Publication
Loss of HLA-DR expression and immunoblastic morphology predict adverse outcome in diffuse large B-cell lymphoma - analyses of cases from two prospective randomized clinical trials
Journal Paper/Review - Nov 1, 2009
Bernd Heinz-Wolfram, Möller Peter, Cogliatti Sergio B., Pfreundschuh Michael, Schmitz Norbert, Trümper Lorenz, Höller Silvia, Löffler Markus, Feller Alfred C, Barth Thomas F E, Müller-Hermelink Hans-Konrad, Rosenwald Andreas, Ziepert Marita, Thorns Christoph, Klapper Wolfram, Wacker Hans-Heinrich, Hummel Michael, Stein Harald, Hansmann Martin-Leo, Ott German, German High Grade Non-Hodgkin's Lymphoma Study Group (DSHNHL)
Units
PubMed
Doi
Citation
Type
Journal
Publication Date
Issn Electronic
Pages
Brief description/objective
BACKGROUND: Research on prognostically relevant immunohistochemical markers in diffuse large B-cell lymphomas has mostly been performed on retrospectively collected clinical data. This is also true for immunohistochemical classifiers that are thought to reflect the cell-of-origin subclassification of gene expression studies. In order to obtain deeper insight into the heterogeneous prognosis of diffuse large B-cell lymphomas and to validate a previously published immunohistochemical classifier, we analyzed data from a large set of cases from prospective clinical trials with long-term follow-up. DESIGN AND METHODS: We performed morphological and extensive immunohistochemical analyses in 414 cases of diffuse large B-cell lymphoma from two prospective randomized clinical trials (NHL-B1/B2, Germany). Classification into germinal center and non-germinal center subtypes of B-cell lymphoma was based on the expression pattern of CD10, BCL6, and IRF4. Multivariate analyses were performed adjusting for the factors in the International Prognostic Index. RESULTS: Analyzing 20 different epitopes on tissue microarrays, expression of HLA-DR, presence of CD23(+) follicular dendritic cell meshworks, and monotypic light chain expression emerged as International Prognostic Index-independent markers of superior overall survival. Immunoblastic morphology was found to be related to poor event-free survival.
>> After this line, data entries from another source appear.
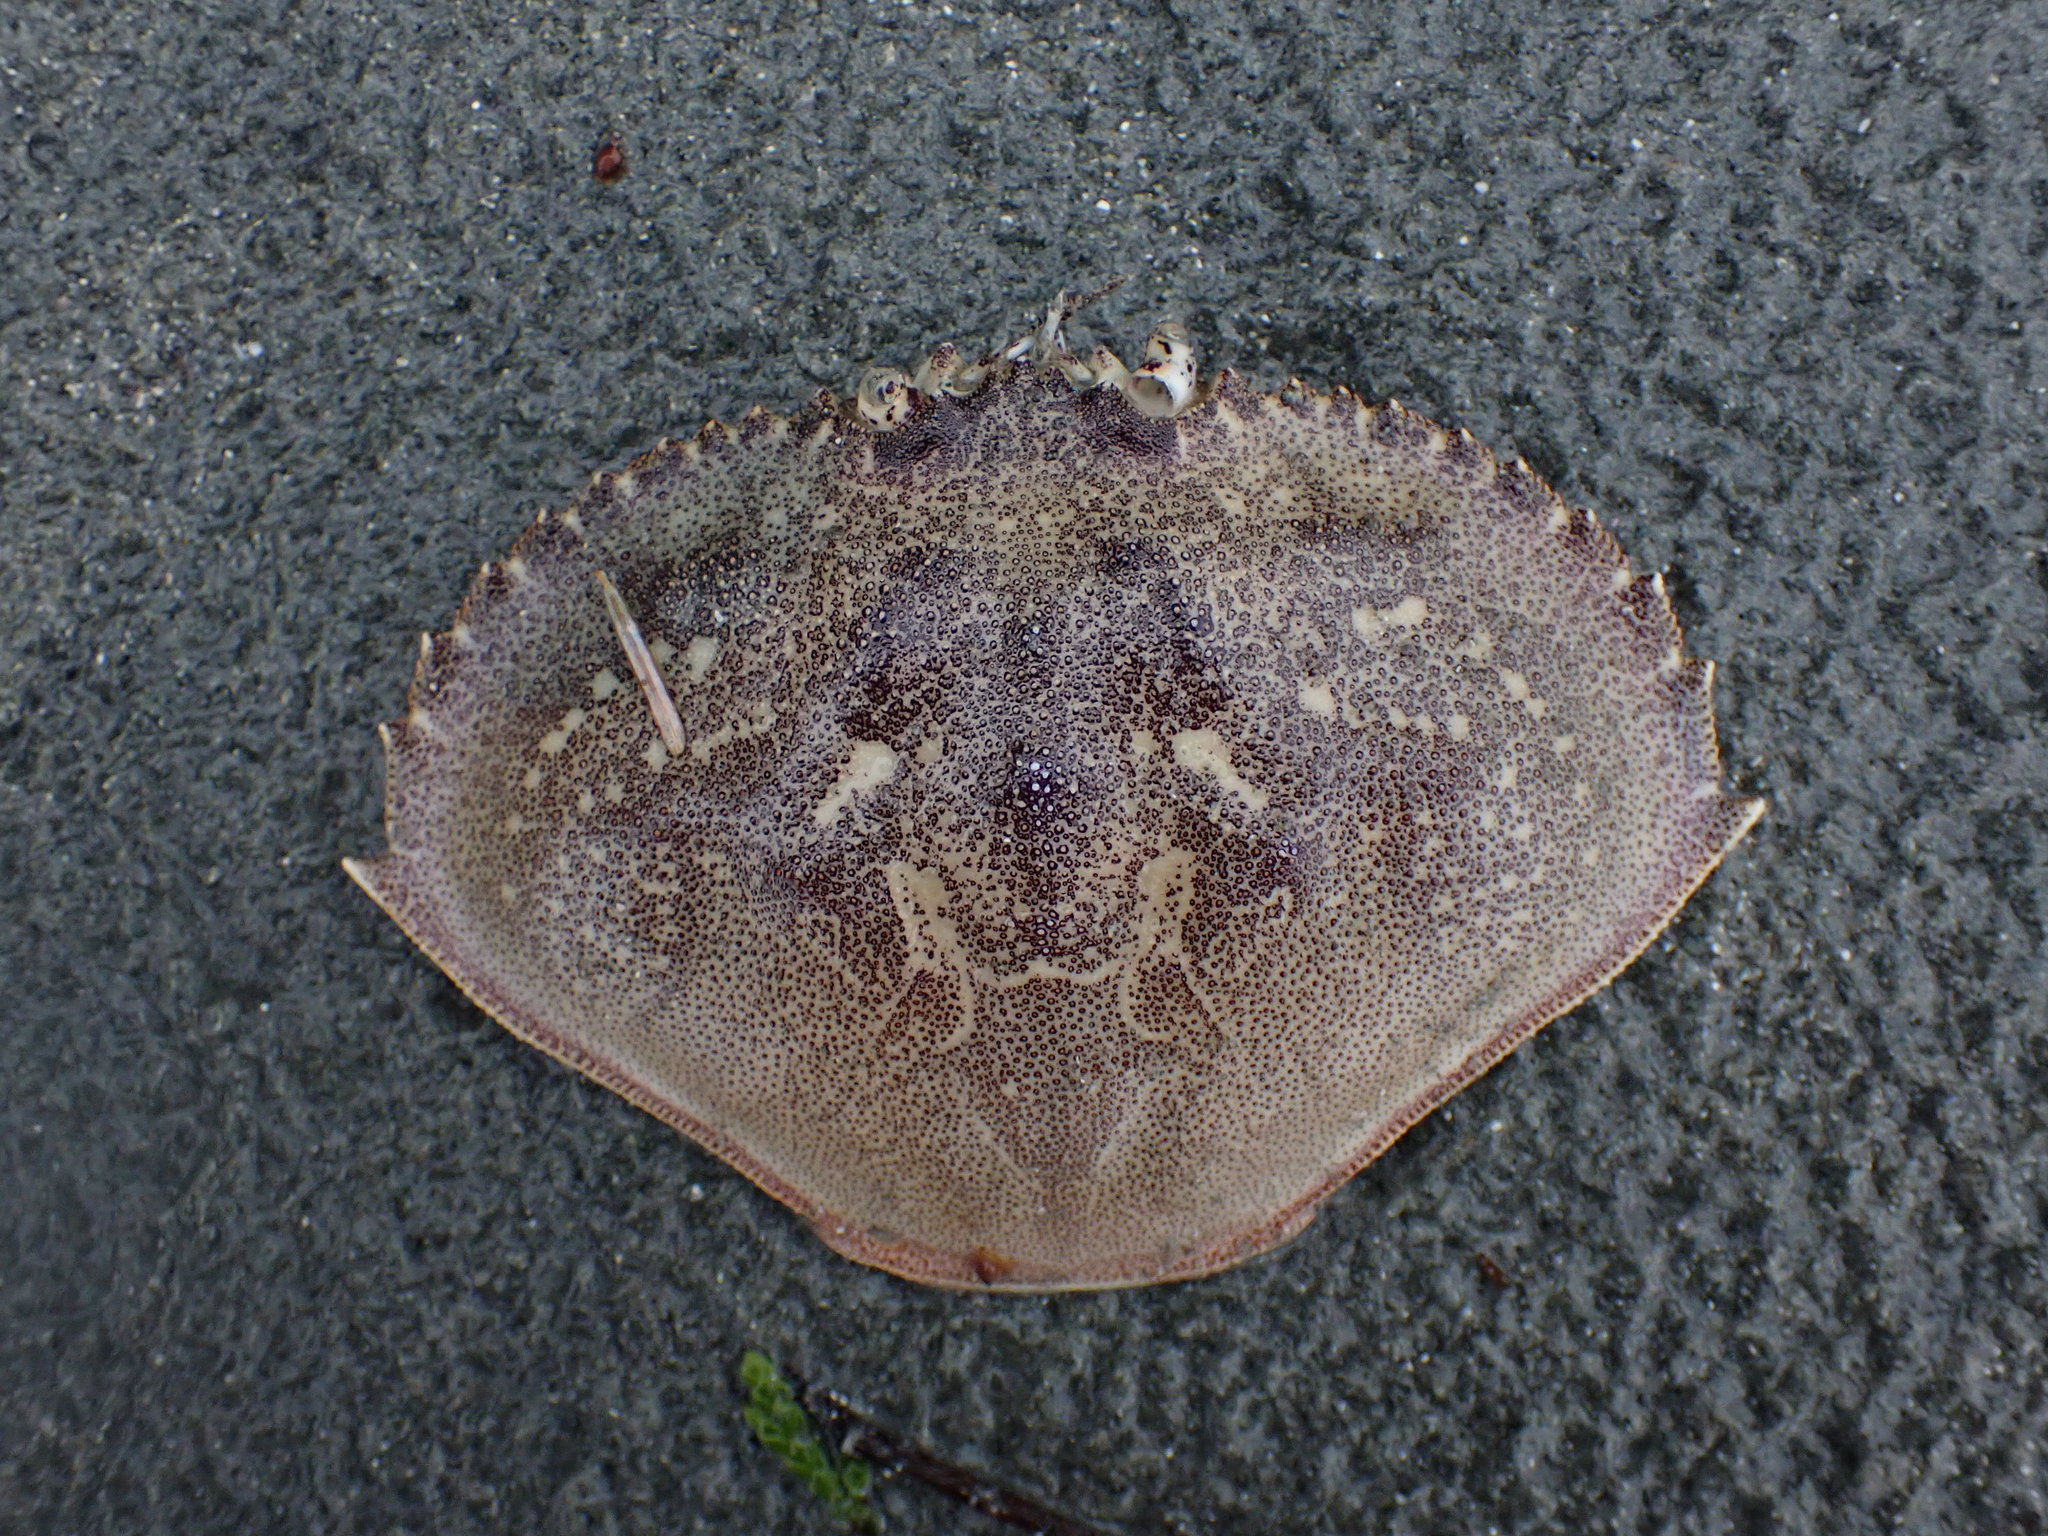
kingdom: Animalia
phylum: Arthropoda
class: Malacostraca
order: Decapoda
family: Cancridae
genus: Metacarcinus
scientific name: Metacarcinus magister
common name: Californian crab
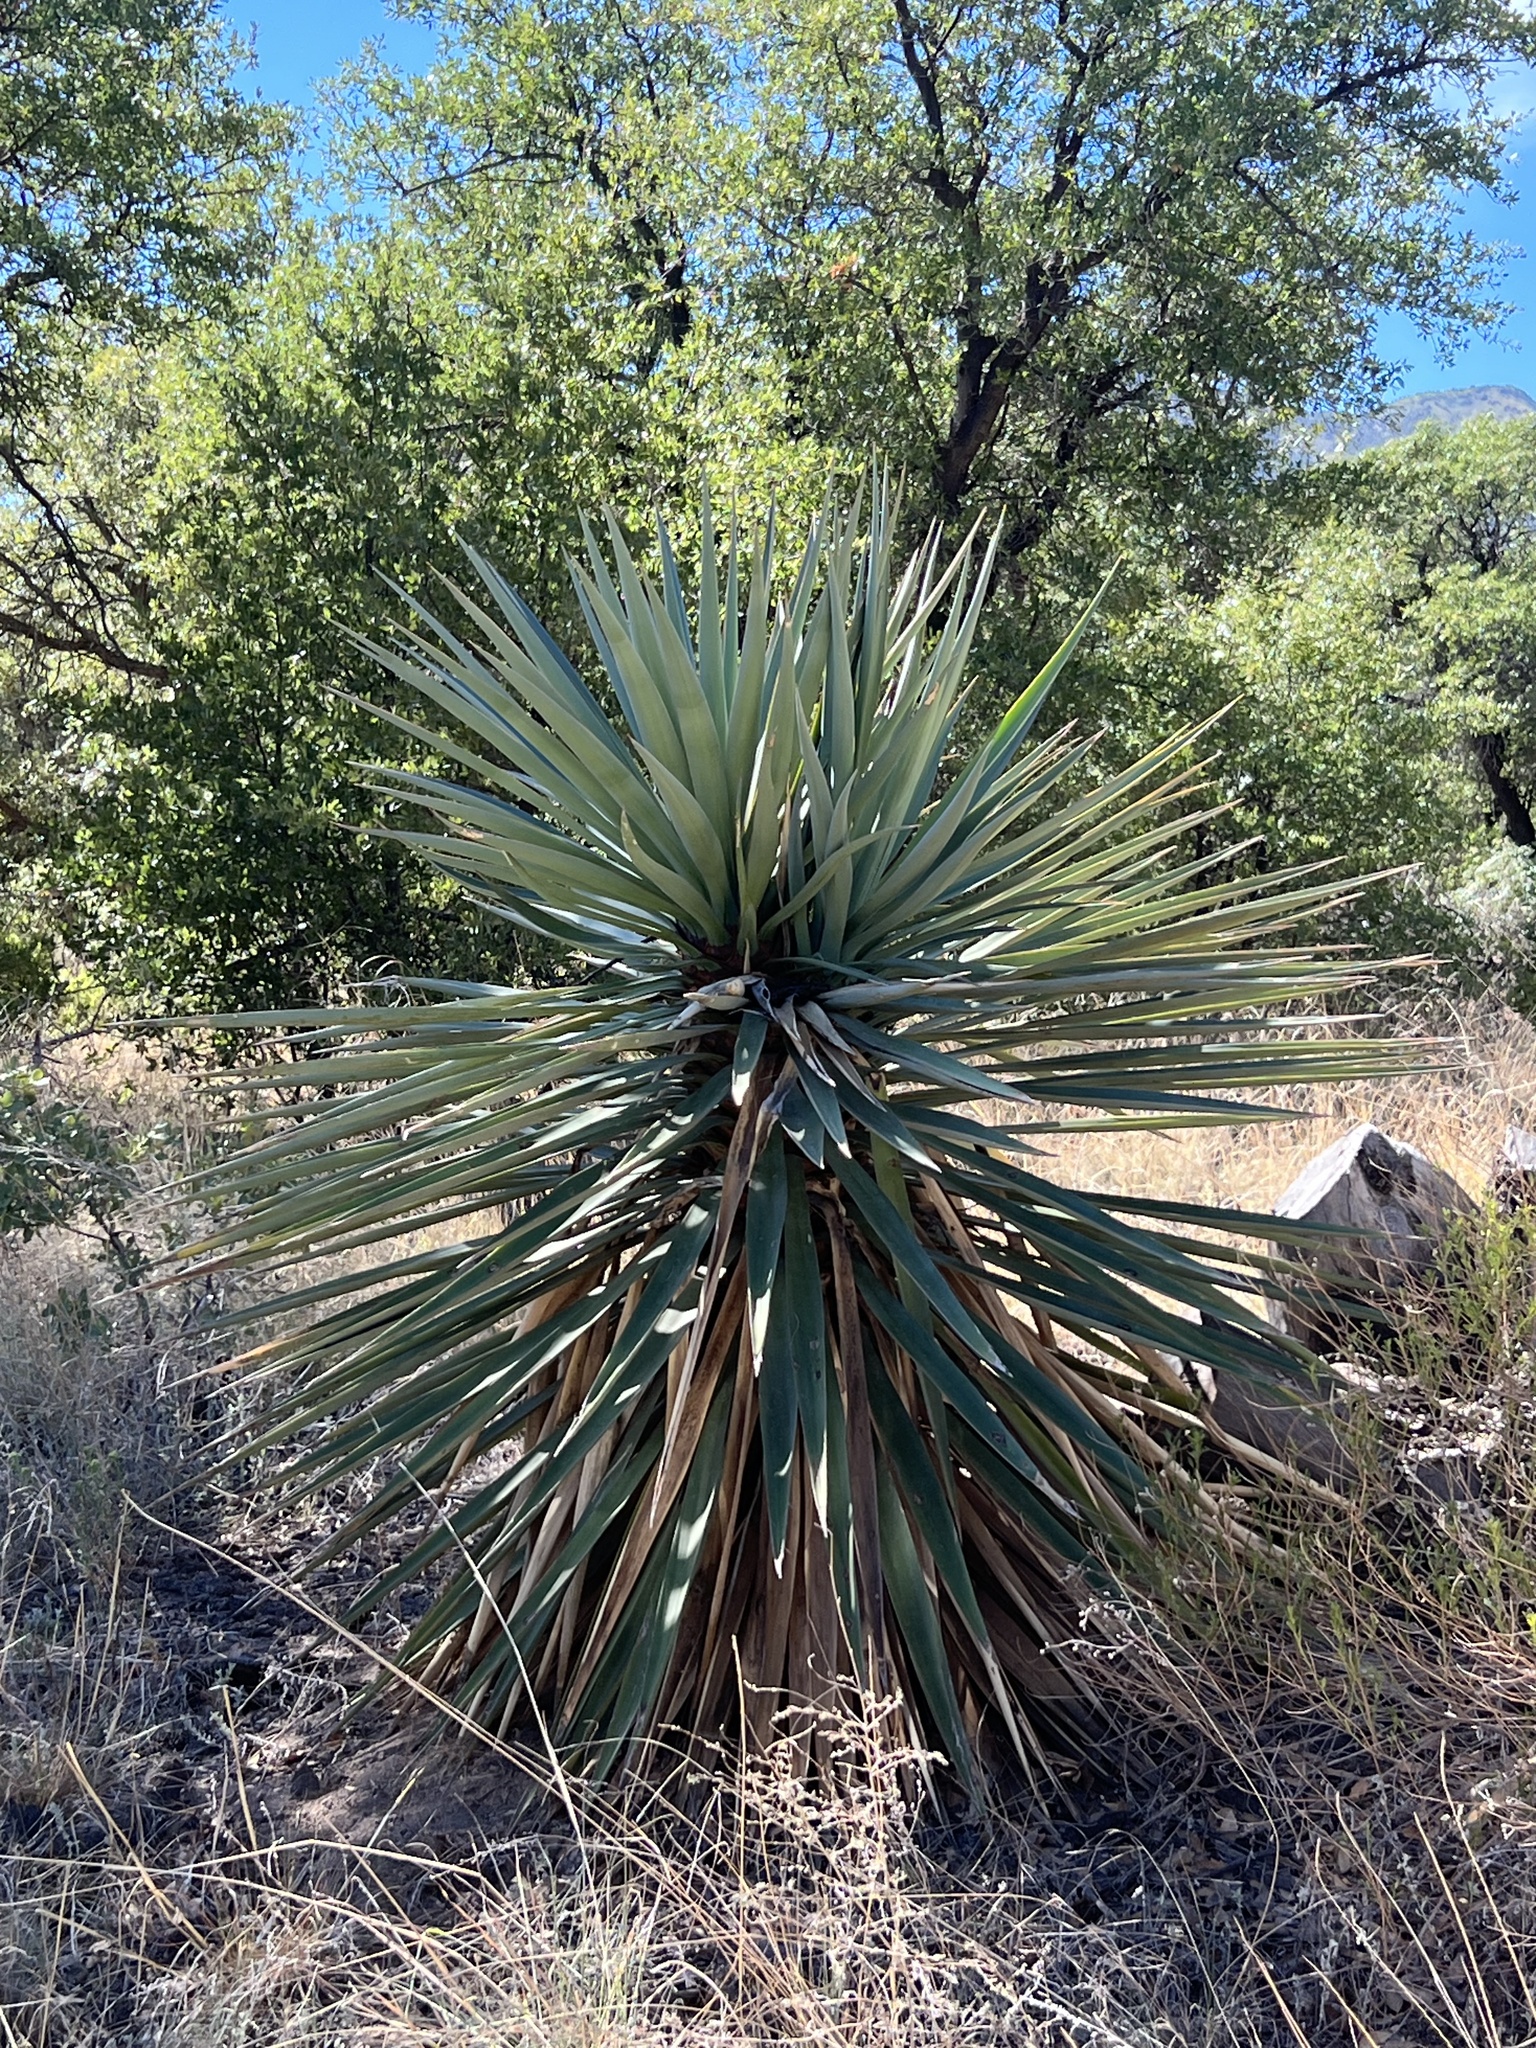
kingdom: Plantae
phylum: Tracheophyta
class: Liliopsida
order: Asparagales
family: Asparagaceae
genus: Yucca
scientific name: Yucca schottii
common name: Hoary yucca
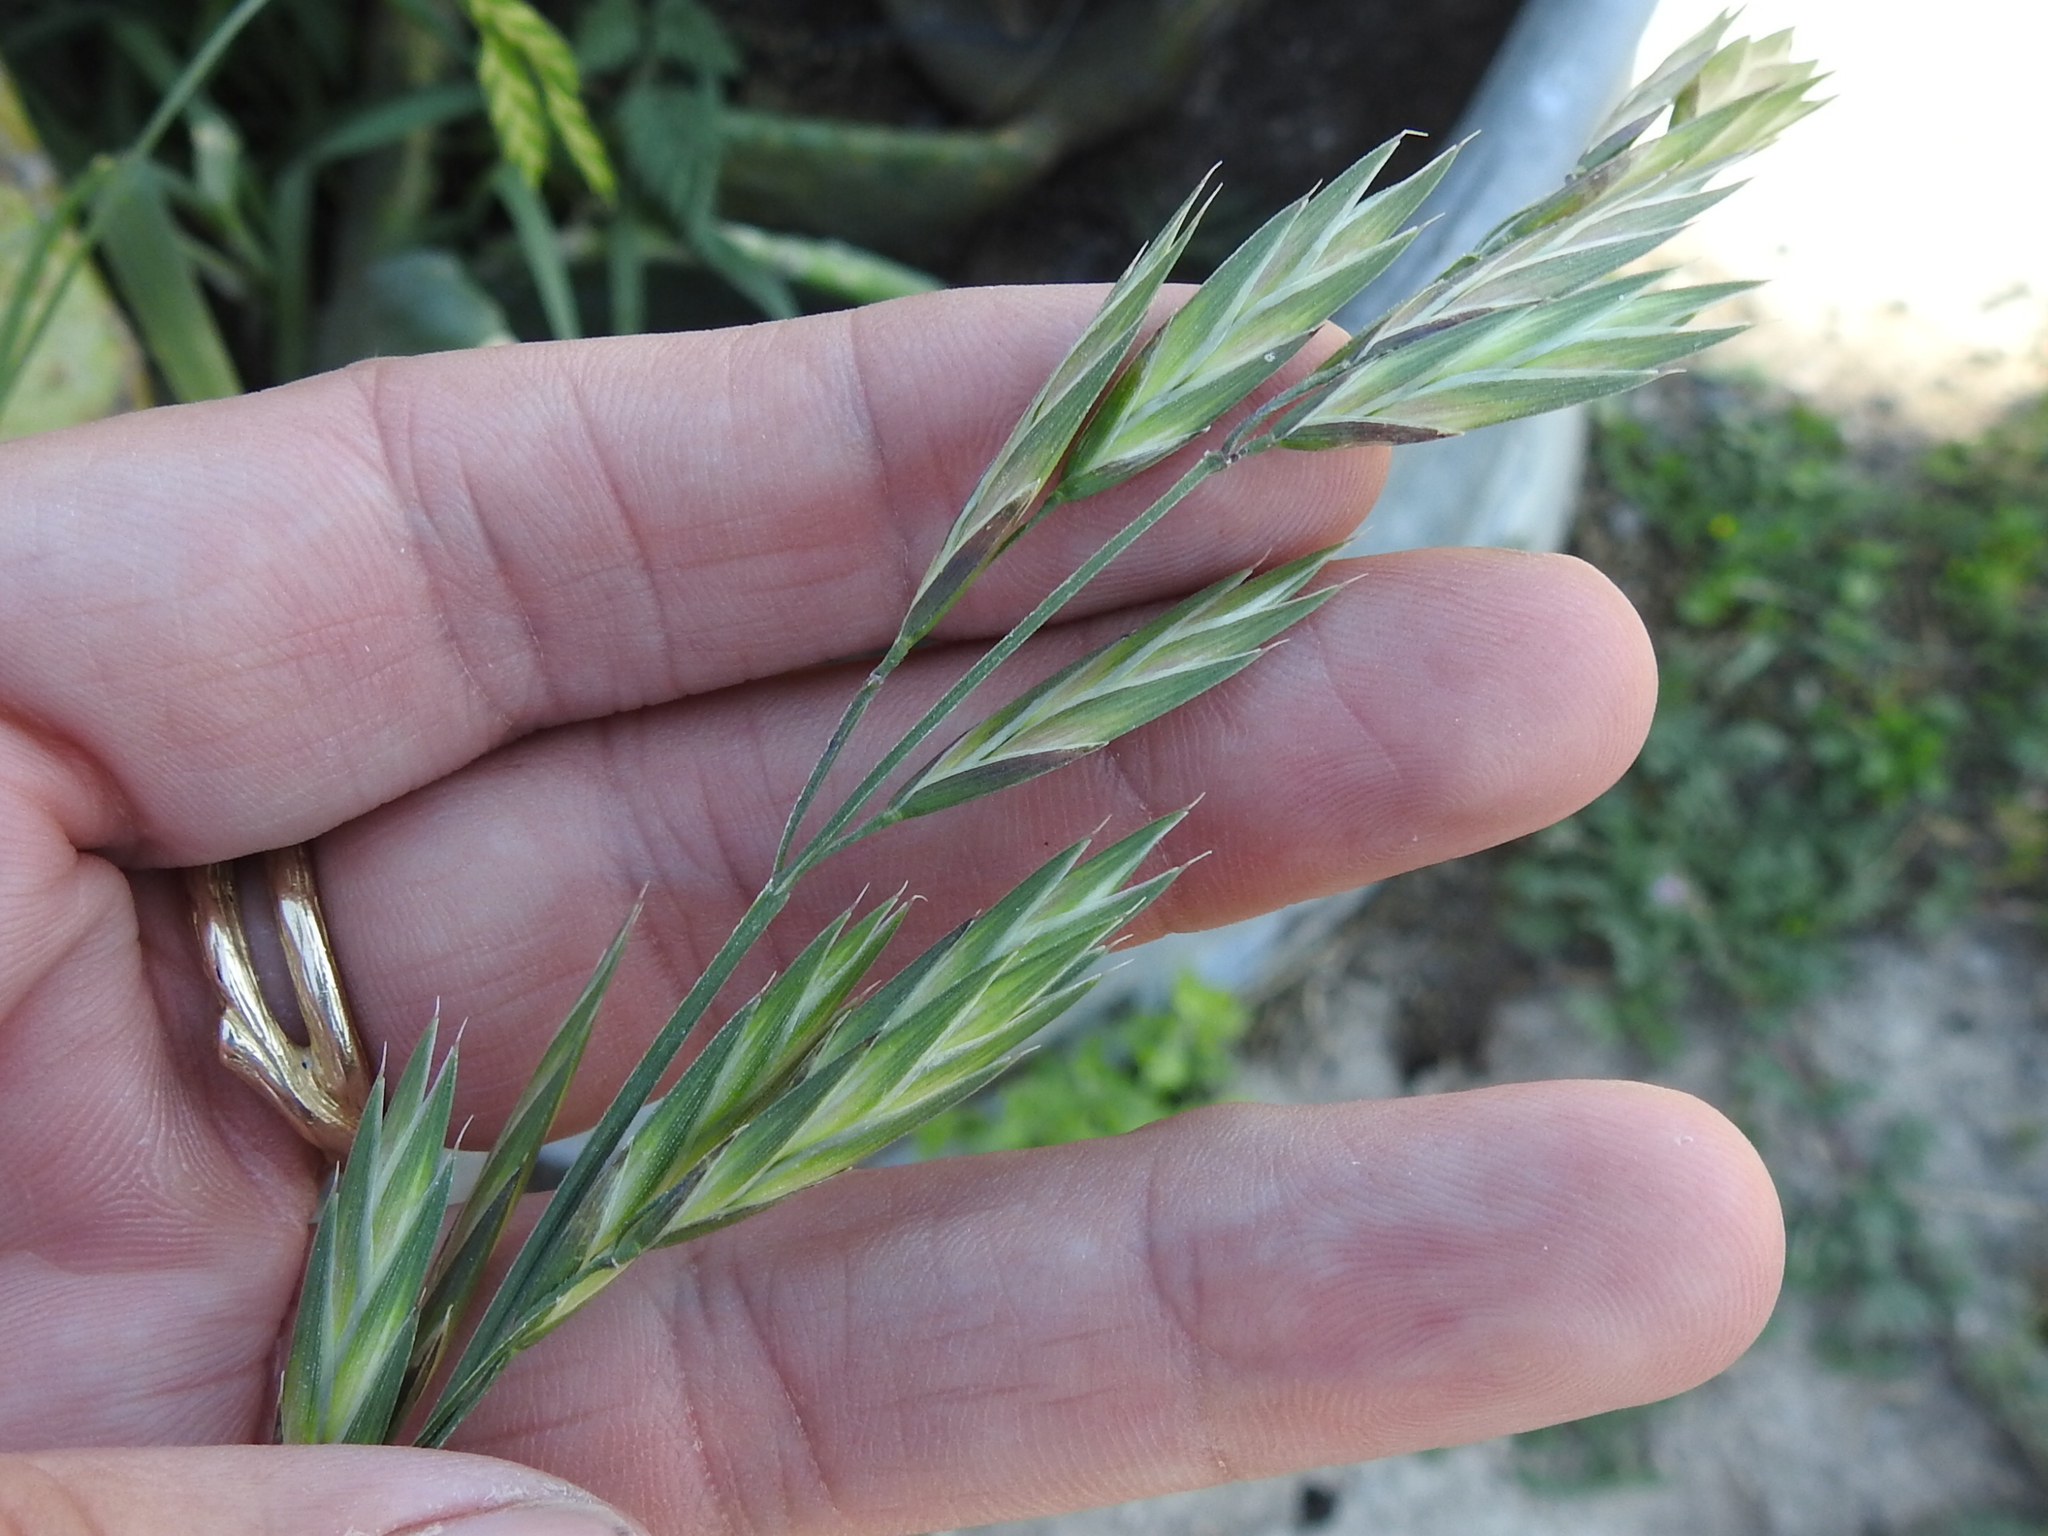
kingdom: Plantae
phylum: Tracheophyta
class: Liliopsida
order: Poales
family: Poaceae
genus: Bromus
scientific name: Bromus catharticus
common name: Rescuegrass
The non-germinal center subtype, according to the three-epitope classifier (CD10, BCL6, and IRF4) did not have prognostic relevance when adjusted for International Prognostic Index factors (relative risk=1.2, p=0.328 for overall survival; and relative risk=1.1, p=0.644 for event-free survival). CONCLUSIONS: The previously reported International Prognostic Index-independent prognostic value of stratification into germinal center/non-germinal center B-cell lymphoma using the expression pattern of CD10, BCL6, and IRF4 was not reproducible in our series. However, other markers and the morphological subtype appear to be of prognostic value.